* Records supplied *
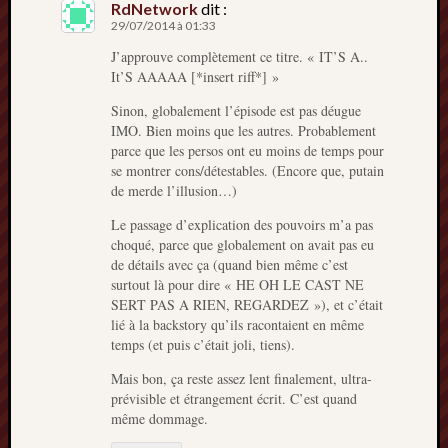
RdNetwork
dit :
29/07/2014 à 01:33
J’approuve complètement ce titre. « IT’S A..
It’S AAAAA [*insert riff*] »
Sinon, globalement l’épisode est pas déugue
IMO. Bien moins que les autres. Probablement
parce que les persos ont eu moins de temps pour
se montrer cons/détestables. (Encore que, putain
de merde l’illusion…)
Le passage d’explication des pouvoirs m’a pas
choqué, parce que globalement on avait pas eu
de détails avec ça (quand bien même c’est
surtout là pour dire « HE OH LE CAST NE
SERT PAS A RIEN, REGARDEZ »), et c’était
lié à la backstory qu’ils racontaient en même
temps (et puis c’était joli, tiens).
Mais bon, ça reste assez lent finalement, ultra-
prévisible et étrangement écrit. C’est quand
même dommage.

==

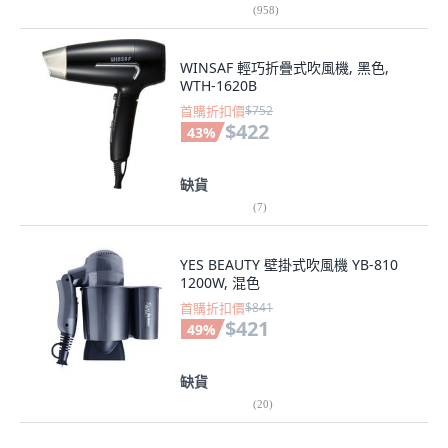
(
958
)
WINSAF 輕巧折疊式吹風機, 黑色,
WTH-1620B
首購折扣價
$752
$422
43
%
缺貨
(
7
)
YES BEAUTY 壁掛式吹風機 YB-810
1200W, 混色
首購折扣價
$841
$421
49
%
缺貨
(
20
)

* * *

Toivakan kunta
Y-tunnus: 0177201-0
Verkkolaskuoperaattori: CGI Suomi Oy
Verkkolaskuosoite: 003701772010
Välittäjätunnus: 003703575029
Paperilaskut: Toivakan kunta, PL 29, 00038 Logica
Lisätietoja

* Task goal *
Pick out every line in the records above that contains the string "temps", treating uppercase and lowercase as different.

* Task result *
parce que les persos ont eu moins de temps pour
temps (et puis c’était joli, tiens).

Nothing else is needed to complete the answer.